**PASSAGE:**
# # #

(July 28, 2014 at 4:14 pm)Statler Waldorf Wrote: I am not following this at all, why exactly could they not understand what death was prior to anyone dying? None of us has experienced it and we all seem to understand it just fine.
Well, we have examples of it happening, don't we? That said, I'll yield the point, I suppose someone could have a 'good enough' understanding of death if it was explained to them: it's bad, your body eventually disintegrates, and your loved ones will be sad.
(July 28, 2014 at 4:14 pm)Statler Waldorf Wrote: I am also missing the relevance of this anyways, they should not have eaten the fruit because God told them not to, end of story.
It's relevant to whether they were competent to be held accountable. There's a good reason we don't execute a six-year-old who kills someone.
(July 28, 2014 at 4:14 pm)Statler Waldorf Wrote: God telling us not to do any action-regardless of what it is-is enough to make it wrong to do that action.
Hypothetically speaking, sure. It doesn't mean the person doing it understands the wrongness of what they're doing. The plain wording of the story has A&E not knowing right from wrong until after they ate the fruit. I appreciate that you have a different interpretation, but it seems to be based entirely on the premise that it can't possibly REALLY make God look unjust.
(July 28, 2014 at 4:14 pm)Statler Waldorf Wrote: They were aware of it but not ashamed of it.
Sigh, that's what I mean by their awareness of their nakedness, sorry I didn't express it in a way that made that clear enough for you. Anyway yes, they did not feel shame prior to eating the fruit. You can't feel shame unless you know you did something wrong.

# # #

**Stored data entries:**
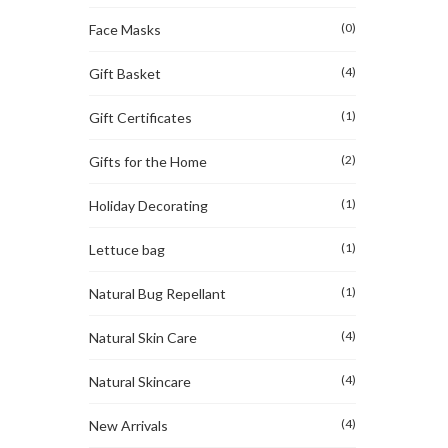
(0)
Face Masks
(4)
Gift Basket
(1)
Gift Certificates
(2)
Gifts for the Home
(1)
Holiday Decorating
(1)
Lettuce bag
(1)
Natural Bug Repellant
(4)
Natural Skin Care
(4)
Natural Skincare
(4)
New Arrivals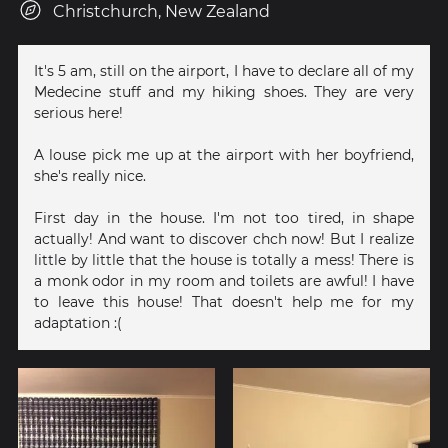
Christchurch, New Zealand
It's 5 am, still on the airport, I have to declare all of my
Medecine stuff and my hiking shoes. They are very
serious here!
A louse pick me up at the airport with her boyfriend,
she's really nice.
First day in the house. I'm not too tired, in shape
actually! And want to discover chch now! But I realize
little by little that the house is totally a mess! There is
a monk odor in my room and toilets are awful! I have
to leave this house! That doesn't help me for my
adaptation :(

# # #

**WORK REQUEST:** Reproduce the forum exchange on Adam and Eve word for word, starting at "Well, we have" and ending at "end of story.".

**RESULT OF THIS EXERCISE:**
Well, we have examples of it happening, don't we? That said, I'll yield the point, I suppose someone could have a 'good enough' understanding of death if it was explained to them: it's bad, your body eventually disintegrates, and your loved ones will be sad.
(July 28, 2014 at 4:14 pm)Statler Waldorf Wrote: I am also missing the relevance of this anyways, they should not have eaten the fruit because God told them not to, end of story.